Every record is to be printed exactly as written, and any picture in it is skipped.

*** Opening DATASET EXTRACT ***

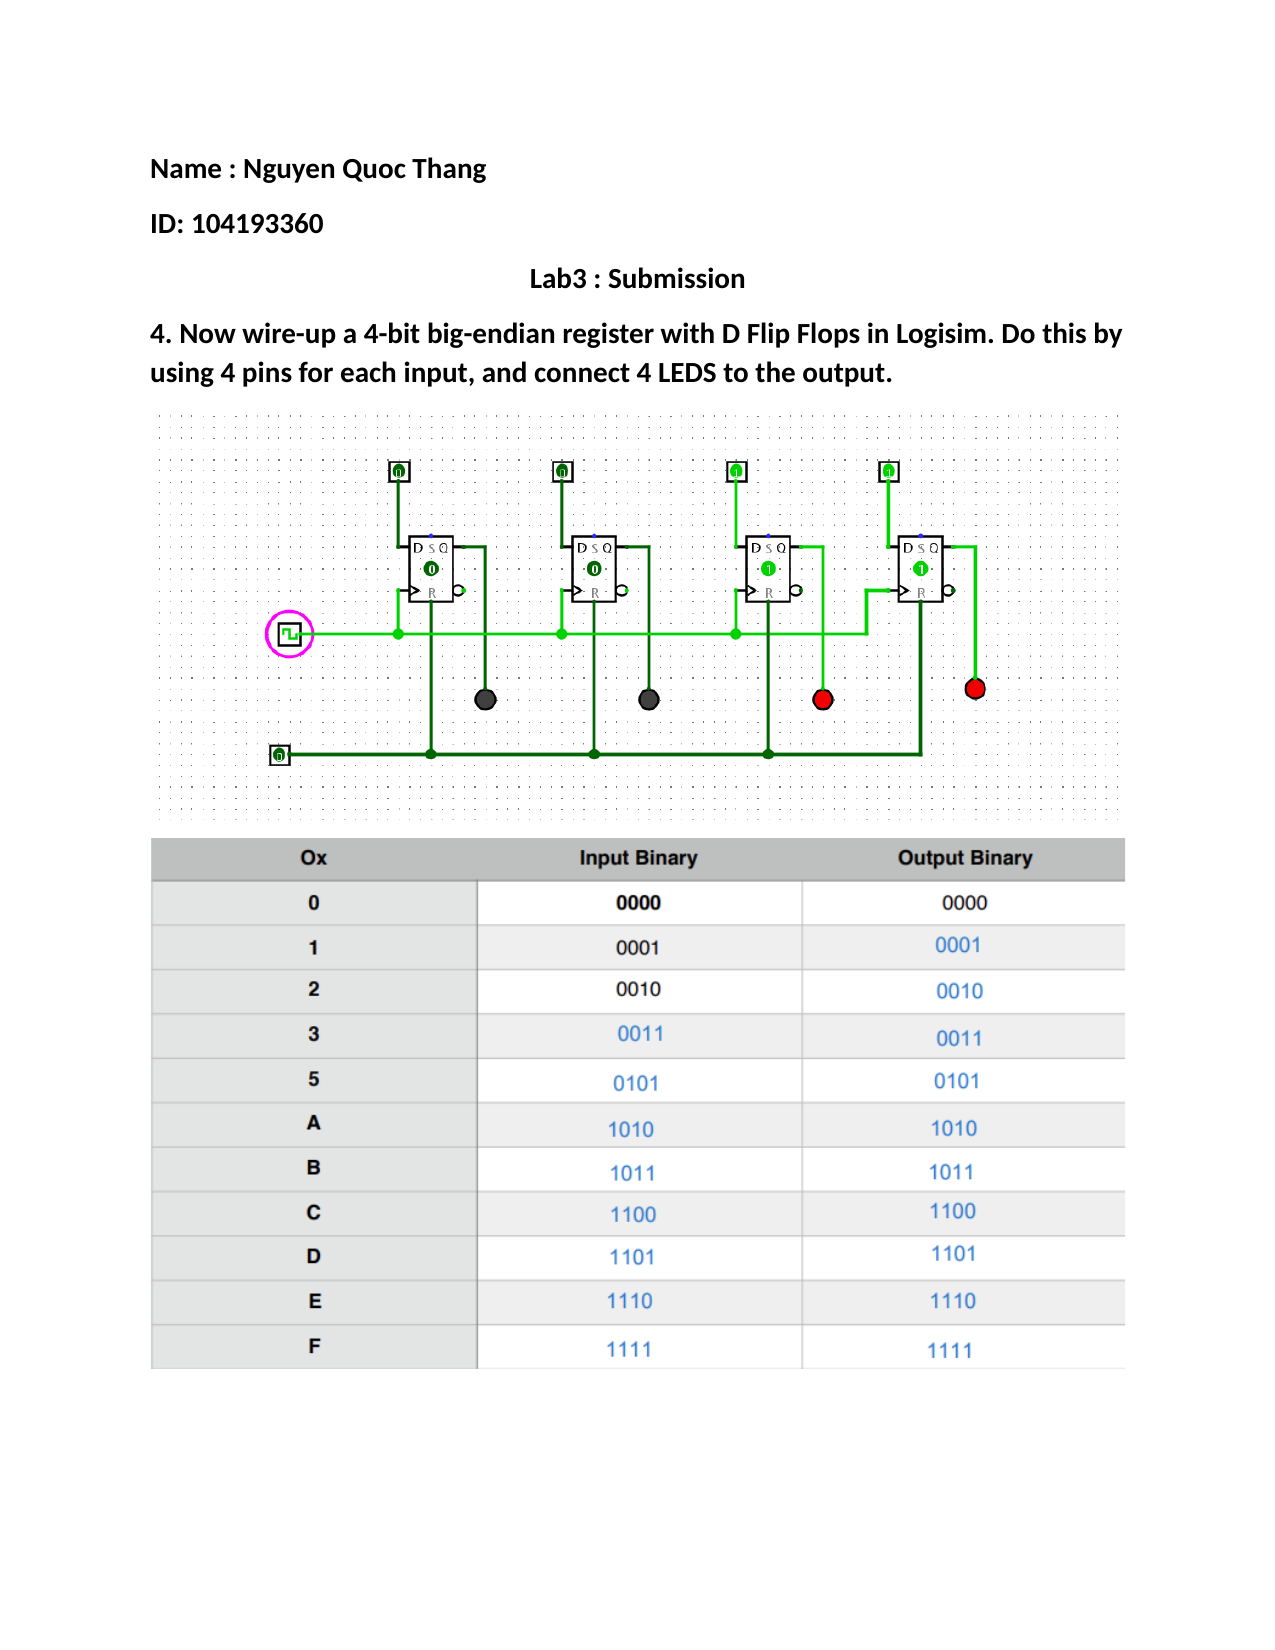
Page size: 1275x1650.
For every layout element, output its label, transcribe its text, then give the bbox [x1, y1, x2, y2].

text Lab3 : Submission [150, 260, 1125, 296]
text ID: 104193360 [150, 205, 1125, 241]
picture [150, 838, 1125, 1369]
text 4. Now wire-up a 4-bit big-endian register with D Flip Flops in Logisim. Do this by using 4 pins for each input, and connect 4 LEDS to the output. [150, 315, 1125, 389]
text Name : Nguyen Quoc Thang [150, 150, 1125, 186]
picture [150, 408, 1125, 820]
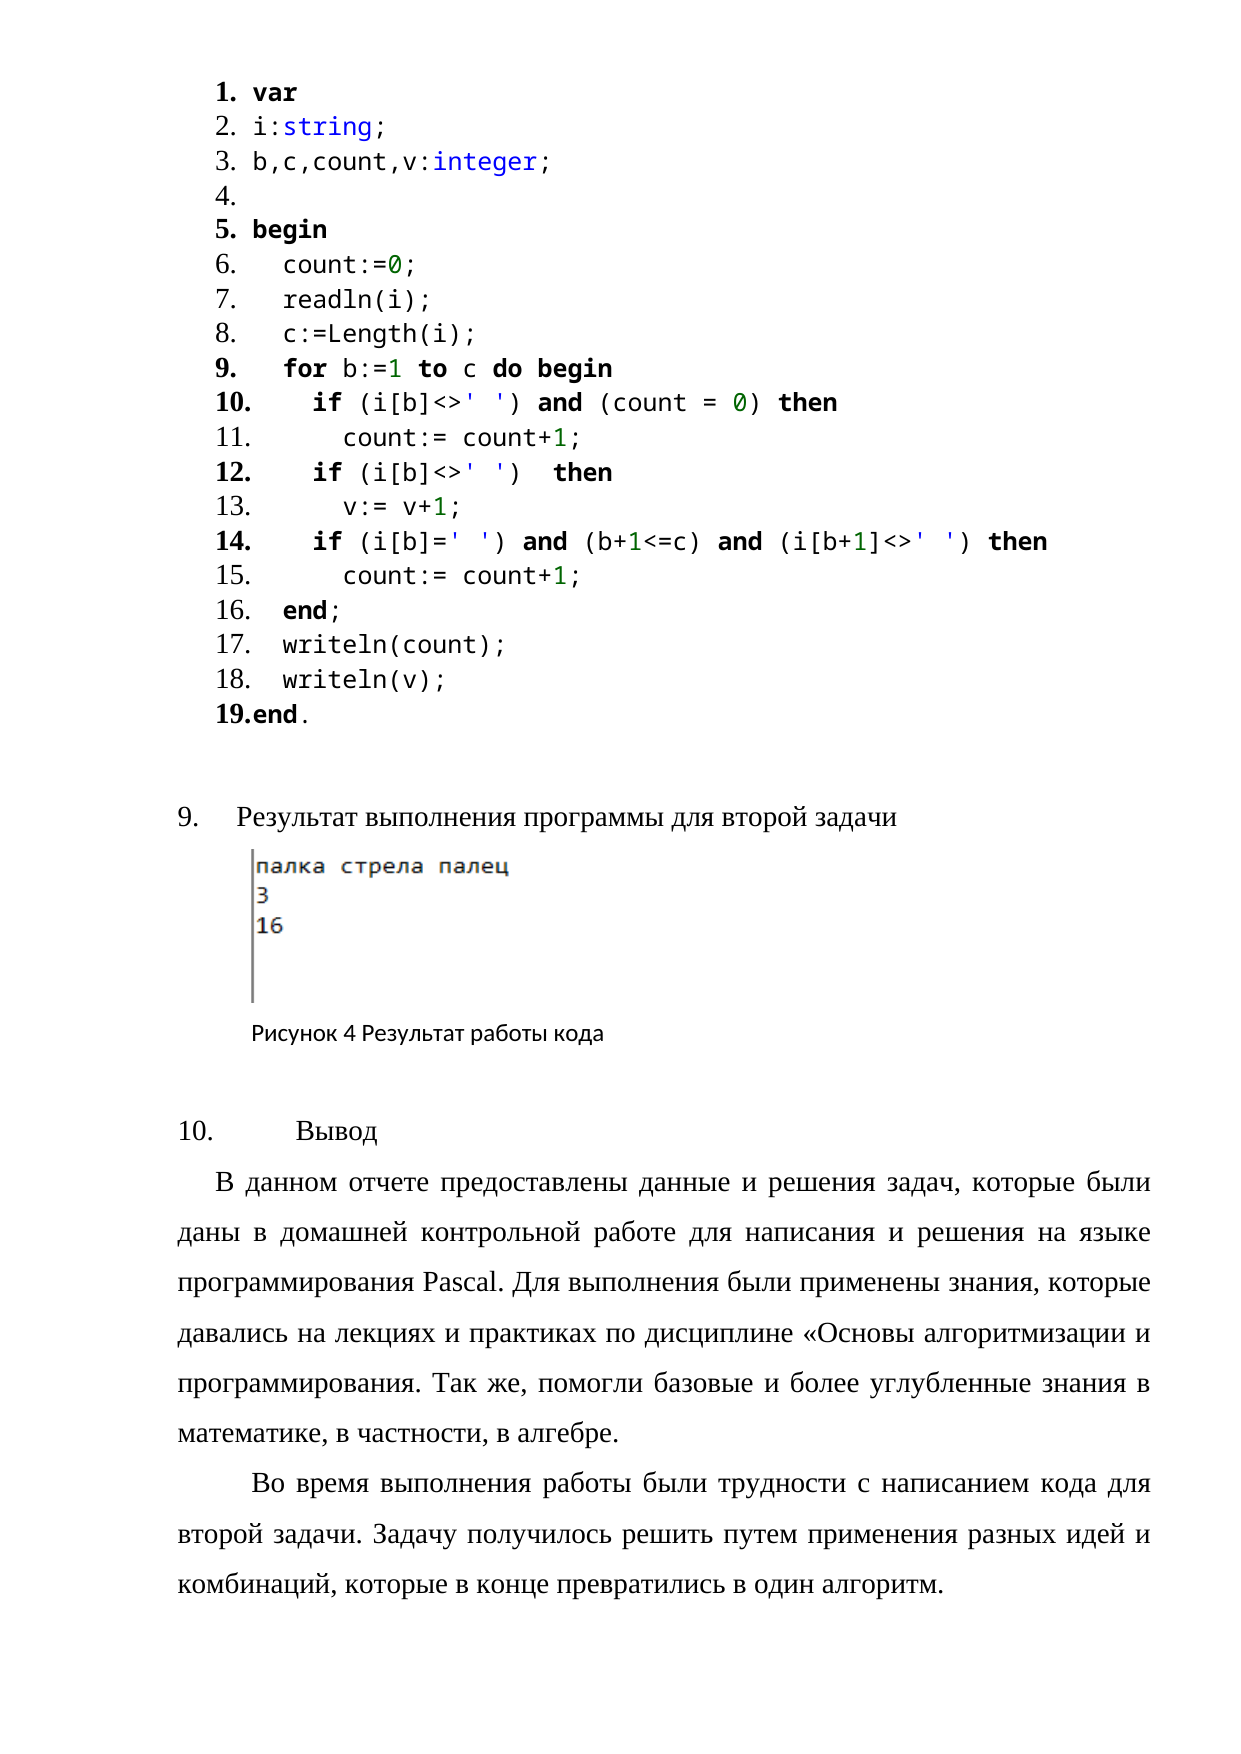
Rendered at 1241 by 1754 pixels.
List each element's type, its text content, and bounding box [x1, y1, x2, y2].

*** Closing DATASET EXTRACT ***

RESULT BELOW:
Page size: 1275x1650.
For every layout element, output its label, transcribe its text, then give the bbox [x1, y1, x2, y2].

text Lab3 : Submission [150, 260, 1125, 296]
text ID: 104193360 [150, 205, 1125, 241]
picture [150, 838, 1125, 1369]
text 4. Now wire-up a 4-bit big-endian register with D Flip Flops in Logisim. Do this by using 4 pins for each input, and connect 4 LEDS to the output. [150, 315, 1125, 389]
text Name : Nguyen Quoc Thang [150, 150, 1125, 186]
picture [150, 408, 1125, 820]
Rendered at 1241 by 1754 pixels.
List each element's type, its text content, and bounding box [x1, y1, x2, y2].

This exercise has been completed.